O governante explicava, assim, a proposta de alteração ao OE2015 dos partidos que sustentam o Governo, PSD e CDS-PP, que admite, «em alternativa» à suspensão do pagamento dos complementos de pensões, «a possibilidade de serem alcançados acordos, caso a caso, para a reestruturação dos sistemas de complementos às pensões existentes, que promovam a sua sustentabilidade».

A proposta, que foi aprovada esta quinta-feira pela maioria, prevê a manutenção da suspensão do pagamento de complementos de pensões aos trabalhadores das empresas do setor empresarial do Estado com prejuízo nos últimos três anos.

A alternativa fica sujeita à «aprovação dos membros do Governo», acrescentou.

Sérgio Monteiro recordou que, no final do ano passado, o executivo propôs às estruturas representativas dos trabalhadores «alterar a suspensão e a transformar no regime contributivo», de modo a que os trabalhadores contribuíssem com parte do seu salário para a sustentabilidade do regime.

O governante assegurou ainda que o pagamento do complemento de pensões será «integralmente reposto no dia em que [as empresas do setor empresarial do Estado] fizerem três exercícios de resultados líquidos positivos».

No debate, a deputada do PS Catarina Marcelino criticou esta alteração «de última hora», já que a proposta chegou à discussão dos deputados na quinta-feira, quase uma semana depois do prazo limite para a entrega de novas propostas.

A deputada socialista apelou ainda à maioria parlamentar que elimine a norma e «devolva o rendimento aos trabalhadores» destas empresas, nomeadamente os do Metropolitano de Lisboa e da Carris.

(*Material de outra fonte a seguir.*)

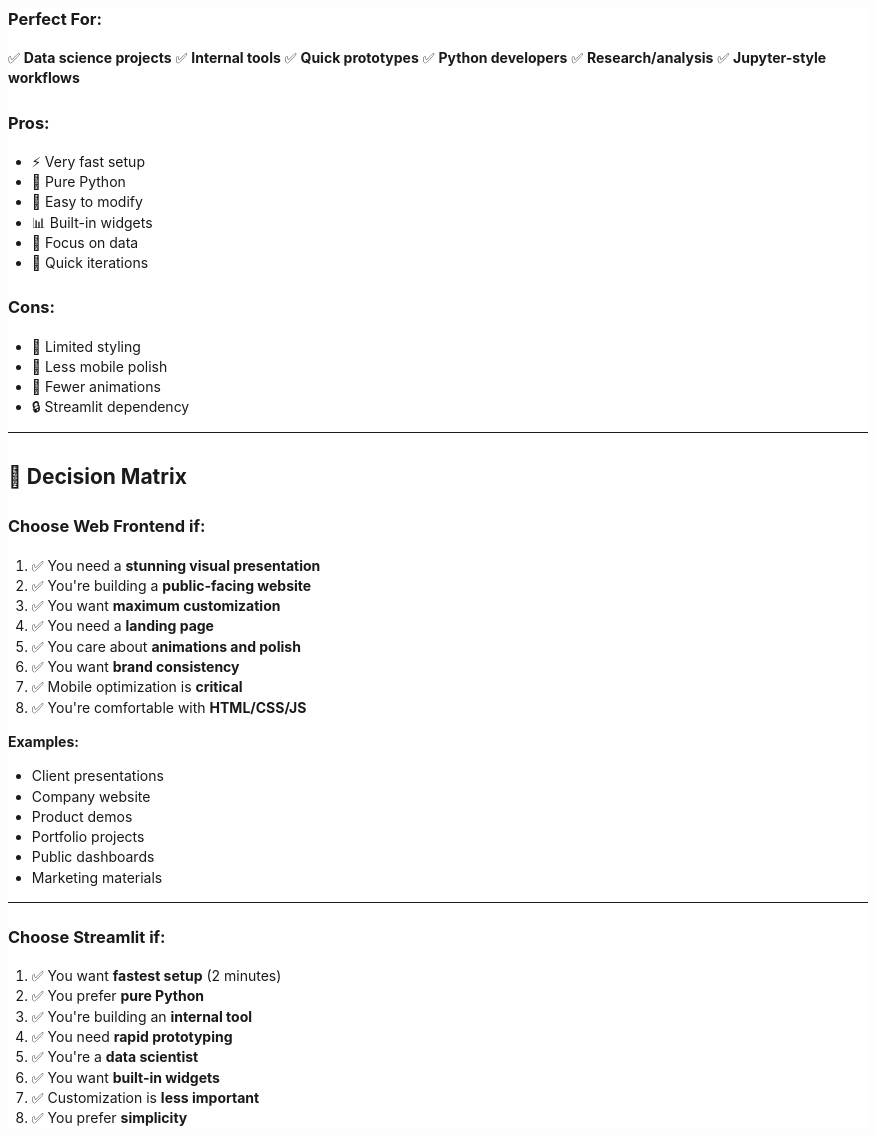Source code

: ### Perfect For:
✅ **Data science projects**
✅ **Internal tools**
✅ **Quick prototypes**
✅ **Python developers**
✅ **Research/analysis**
✅ **Jupyter-style workflows**

### Pros:
- ⚡ Very fast setup
- 🐍 Pure Python
- 🔧 Easy to modify
- 📊 Built-in widgets
- 🎯 Focus on data
- 🚀 Quick iterations

### Cons:
- 🎨 Limited styling
- 📱 Less mobile polish
- 🌈 Fewer animations
- 🔒 Streamlit dependency

---

## 🎯 Decision Matrix

### Choose **Web Frontend** if:

1. ✅ You need a **stunning visual presentation**
2. ✅ You're building a **public-facing website**
3. ✅ You want **maximum customization**
4. ✅ You need a **landing page**
5. ✅ You care about **animations and polish**
6. ✅ You want **brand consistency**
7. ✅ Mobile optimization is **critical**
8. ✅ You're comfortable with **HTML/CSS/JS**

**Examples:**
- Client presentations
- Company website
- Product demos
- Portfolio projects
- Public dashboards
- Marketing materials

---

### Choose **Streamlit** if:

1. ✅ You want **fastest setup** (2 minutes)
2. ✅ You prefer **pure Python**
3. ✅ You're building an **internal tool**
4. ✅ You need **rapid prototyping**
5. ✅ You're a **data scientist**
6. ✅ You want **built-in widgets**
7. ✅ Customization is **less important**
8. ✅ You prefer **simplicity**

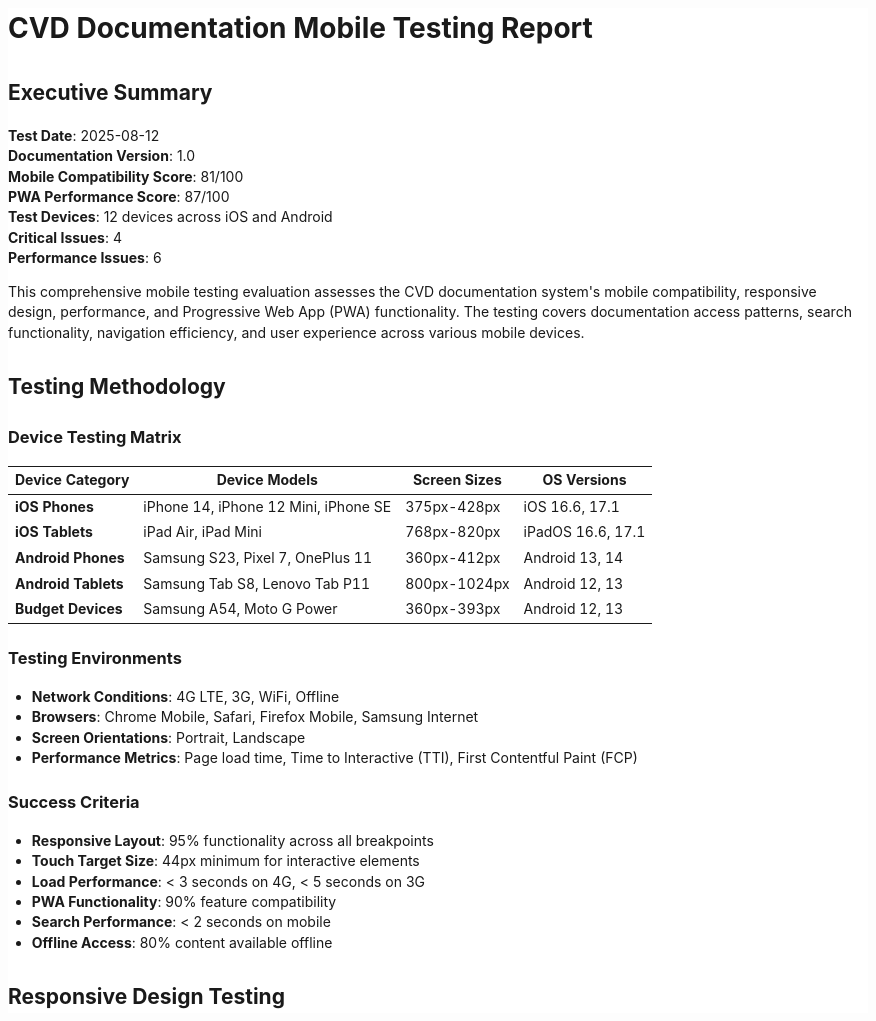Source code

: # CVD Documentation Mobile Testing Report

## Executive Summary

**Test Date**: 2025-08-12  
**Documentation Version**: 1.0  
**Mobile Compatibility Score**: 81/100  
**PWA Performance Score**: 87/100  
**Test Devices**: 12 devices across iOS and Android  
**Critical Issues**: 4  
**Performance Issues**: 6

This comprehensive mobile testing evaluation assesses the CVD documentation system's mobile compatibility, responsive design, performance, and Progressive Web App (PWA) functionality. The testing covers documentation access patterns, search functionality, navigation efficiency, and user experience across various mobile devices.

## Testing Methodology

### Device Testing Matrix

| Device Category | Device Models | Screen Sizes | OS Versions |
|-----------------|---------------|--------------|-------------|
| **iOS Phones** | iPhone 14, iPhone 12 Mini, iPhone SE | 375px-428px | iOS 16.6, 17.1 |
| **iOS Tablets** | iPad Air, iPad Mini | 768px-820px | iPadOS 16.6, 17.1 |
| **Android Phones** | Samsung S23, Pixel 7, OnePlus 11 | 360px-412px | Android 13, 14 |
| **Android Tablets** | Samsung Tab S8, Lenovo Tab P11 | 800px-1024px | Android 12, 13 |
| **Budget Devices** | Samsung A54, Moto G Power | 360px-393px | Android 12, 13 |

### Testing Environments
- **Network Conditions**: 4G LTE, 3G, WiFi, Offline
- **Browsers**: Chrome Mobile, Safari, Firefox Mobile, Samsung Internet
- **Screen Orientations**: Portrait, Landscape
- **Performance Metrics**: Page load time, Time to Interactive (TTI), First Contentful Paint (FCP)

### Success Criteria
- **Responsive Layout**: 95% functionality across all breakpoints
- **Touch Target Size**: 44px minimum for interactive elements
- **Load Performance**: < 3 seconds on 4G, < 5 seconds on 3G
- **PWA Functionality**: 90% feature compatibility
- **Search Performance**: < 2 seconds on mobile
- **Offline Access**: 80% content available offline

## Responsive Design Testing
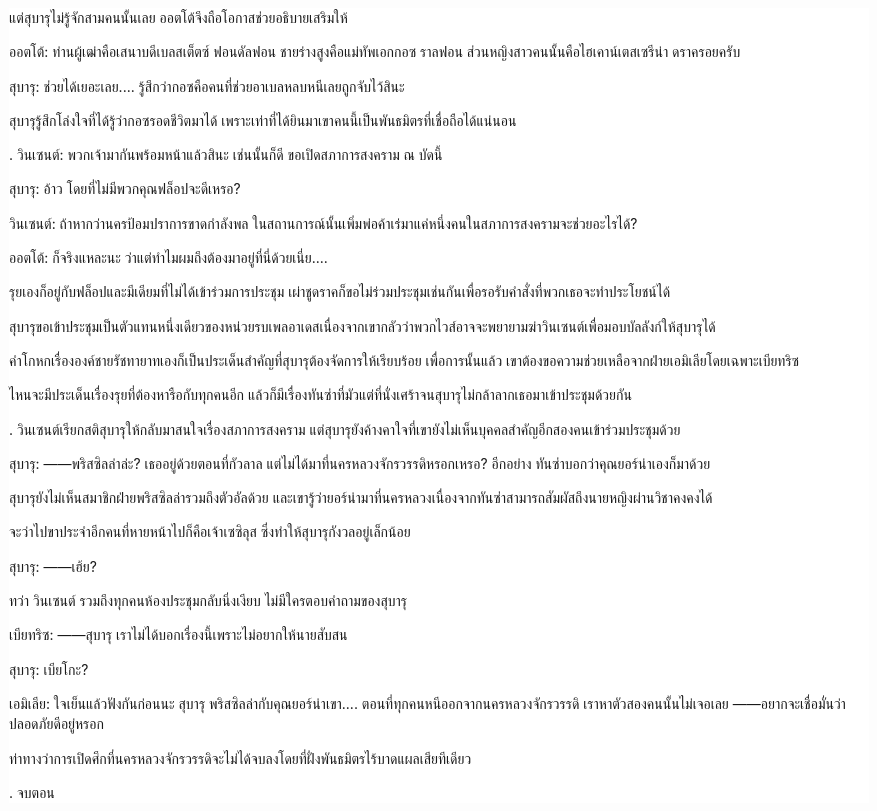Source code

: แต่สุบารุไม่รู้จักสามคนนั้นเลย ออตโต้จึงถือโอกาสช่วยอธิบายเสริมให้

ออตโต้: ท่านผู้เฒ่าคือเสนาบดีเบลสเต็ตซ์ ฟอนดัลฟอน ชายร่างสูงคือแม่ทัพเอกกอซ ราลฟอน ส่วนหญิงสาวคนนั้นคือไฮเคาน์เตสเซรีน่า ดราครอยครับ

สุบารุ: ช่วยได้เยอะเลย.... รู้สึกว่ากอซคือคนที่ช่วยอาเบลหลบหนีเลยถูกจับไว้สินะ

สุบารุรู้สึกโล่งใจที่ได้รู้ว่ากอซรอดชีวิตมาได้ เพราะเท่าที่ได้ยินมาเขาคนนี้เป็นพันธมิตรที่เชื่อถือได้แน่นอน

.
วินเซนต์: พวกเจ้ามากันพร้อมหน้าแล้วสินะ เช่นนั้นก็ดี ขอเปิดสภาการสงคราม ณ บัดนี้

สุบารุ: อ้าว โดยที่ไม่มีพวกคุณฟล็อปจะดีเหรอ?

วินเซนต์: ถ้าหากว่านครป้อมปราการขาดกำลังพล ในสถานการณ์นั้นเพิ่มพ่อค้าเร่มาแค่หนึ่งคนในสภาการสงครามจะช่วยอะไรได้?

ออตโต้: ก็จริงแหละนะ ว่าแต่ทำไมผมถึงต้องมาอยู่ที่นี่ด้วยเนี่ย....

รุยเองก็อยู่กับฟล็อปและมีเดียมที่ไม่ได้เข้าร่วมการประชุม เผ่าชูดราคก็ขอไม่ร่วมประชุมเช่นกันเพื่อรอรับคำสั่งที่พวกเธอจะทำประโยชน์ได้

สุบารุขอเข้าประชุมเป็นตัวแทนหนึ่งเดียวของหน่วยรบเพลอาเดสเนื่องจากเขากลัวว่าพวกไวส์อาจจะพยายามฆ่าวินเซนต์เพื่อมอบบัลลังก์ให้สุบารุได้

คำโกหกเรื่ององค์ชายรัชทายาทเองก็เป็นประเด็นสำคัญที่สุบารุต้องจัดการให้เรียบร้อย เพื่อการนั้นแล้ว เขาต้องขอความช่วยเหลือจากฝ่ายเอมิเลียโดยเฉพาะเบียทริซ

ไหนจะมีประเด็นเรื่องรุยที่ต้องหารือกับทุกคนอีก แล้วก็มีเรื่องทันซ่าที่มัวแต่ที่นั่งเศร้าจนสุบารุไม่กล้าลากเธอมาเข้าประชุมด้วยกัน

.
วินเซนต์เรียกสติสุบารุให้กลับมาสนใจเรื่องสภาการสงคราม แต่สุบารุยังค้างคาใจที่เขายังไม่เห็นบุคคลสำคัญอีกสองคนเข้าร่วมประชุมด้วย

สุบารุ: ――พริสซิลล่าล่ะ? เธออยู่ด้วยตอนที่กัวลาล แต่ไม่ได้มาที่นครหลวงจักรวรรดิหรอกเหรอ? อีกอย่าง ทันซ่าบอกว่าคุณยอร์น่าเองก็มาด้วย

สุบารุยังไม่เห็นสมาชิกฝ่ายพริสซิลล่ารวมถึงตัวอัลด้วย และเขารู้ว่ายอร์น่ามาที่นครหลวงเนื่องจากทันซ่าสามารถสัมผัสถึงนายหญิงผ่านวิชาคงคงได้

จะว่าไปขาประจำอีกคนที่หายหน้าไปก็คือเจ้าเซซิลุส ซึ่งทำให้สุบารุกังวลอยู่เล็กน้อย

สุบารุ: ――เฮ้ย?

ทว่า วินเซนต์ รวมถึงทุกคนห้องประชุมกลับนิ่งเงียบ ไม่มีใครตอบคำถามของสุบารุ

เบียทริซ: ――สุบารุ เราไม่ได้บอกเรื่องนี้เพราะไม่อยากให้นายสับสน

สุบารุ: เบียโกะ?

เอมิเลีย: ใจเย็นแล้วฟังกันก่อนนะ สุบารุ พริสซิลล่ากับคุณยอร์น่าเขา.... ตอนที่ทุกคนหนีออกจากนครหลวงจักรวรรดิ เราหาตัวสองคนนั้นไม่เจอเลย ――อยากจะเชื่อมั่นว่าปลอดภัยดีอยู่หรอก

ท่าทางว่าการเปิดศึกที่นครหลวงจักรวรรดิจะไม่ได้จบลงโดยที่ฝั่งพันธมิตรไร้บาดแผลเสียทีเดียว

.
จบตอน
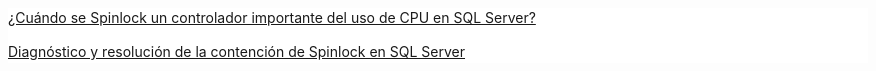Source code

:  [¿Cuándo se Spinlock un controlador importante del uso de CPU en SQL Server?](https://techcommunity.microsoft.com/t5/SQL-Server-Support/When-is-Spinlock-a-Significant-Driver-of-CPU-utilization-in-SQL/ba-p/530142)

 [Diagnóstico y resolución de la contención de Spinlock en SQL Server](../diagnose-resolve-spinlock-contention.md)
  

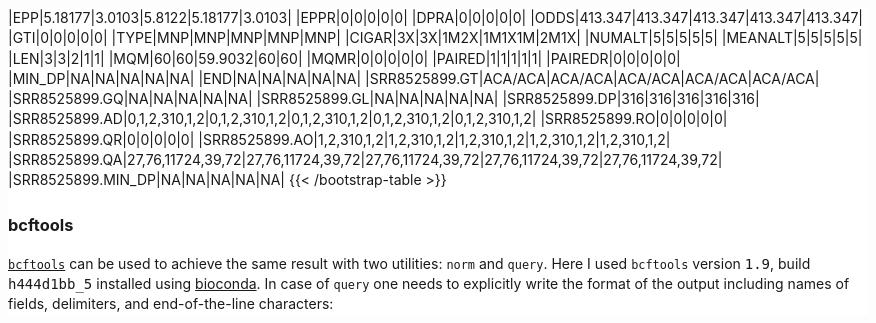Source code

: |EPP|5.18177|3.0103|5.8122|5.18177|3.0103|
|EPPR|0|0|0|0|0|
|DPRA|0|0|0|0|0|
|ODDS|413.347|413.347|413.347|413.347|413.347|
|GTI|0|0|0|0|0|
|TYPE|MNP|MNP|MNP|MNP|MNP|
|CIGAR|3X|3X|1M2X|1M1X1M|2M1X|
|NUMALT|5|5|5|5|5|
|MEANALT|5|5|5|5|5|
|LEN|3|3|2|1|1|
|MQM|60|60|59.9032|60|60|
|MQMR|0|0|0|0|0|
|PAIRED|1|1|1|1|1|
|PAIREDR|0|0|0|0|0|
|MIN_DP|NA|NA|NA|NA|NA|
|END|NA|NA|NA|NA|NA|
|SRR8525899.GT|ACA/ACA|ACA/ACA|ACA/ACA|ACA/ACA|ACA/ACA|
|SRR8525899.GQ|NA|NA|NA|NA|NA|
|SRR8525899.GL|NA|NA|NA|NA|NA|
|SRR8525899.DP|316|316|316|316|316|
|SRR8525899.AD|0,1,2,310,1,2|0,1,2,310,1,2|0,1,2,310,1,2|0,1,2,310,1,2|0,1,2,310,1,2|
|SRR8525899.RO|0|0|0|0|0|
|SRR8525899.QR|0|0|0|0|0|
|SRR8525899.AO|1,2,310,1,2|1,2,310,1,2|1,2,310,1,2|1,2,310,1,2|1,2,310,1,2|
|SRR8525899.QA|27,76,11724,39,72|27,76,11724,39,72|27,76,11724,39,72|27,76,11724,39,72|27,76,11724,39,72|
|SRR8525899.MIN_DP|NA|NA|NA|NA|NA|
{{< /bootstrap-table >}}

### bcftools

[`bcftools`](https://github.com/samtools/bcftools) can be used to achieve the same result with two utilities: `norm` and `query`. Here I used `bcftools` version <kbd>1.9</kbd>, build <kbd>h444d1bb_5</kbd> installed using [bioconda](https://anaconda.org/bioconda/vcftools). In case of `query` one needs to explicitly write the format of the output including names of fields, delimiters, and end-of-the-line characters:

Também o deputado do PCP Bruno Dias criticou que «sejam os mesmos governantes que andaram a impedir os trabalhadores de receberem aquilo a que têm direito que agora venham decidir» se pode haver pagamento dos complementos de pensões.

A deputada do Bloco de Esquerda Mariana Aiveca afirmou que esta proposta «prova a má consciência» da maioria, apelando a que PSD e CDS-PP «reponham o corte» introduzido este ano e que o Governo pretende manter em 2015.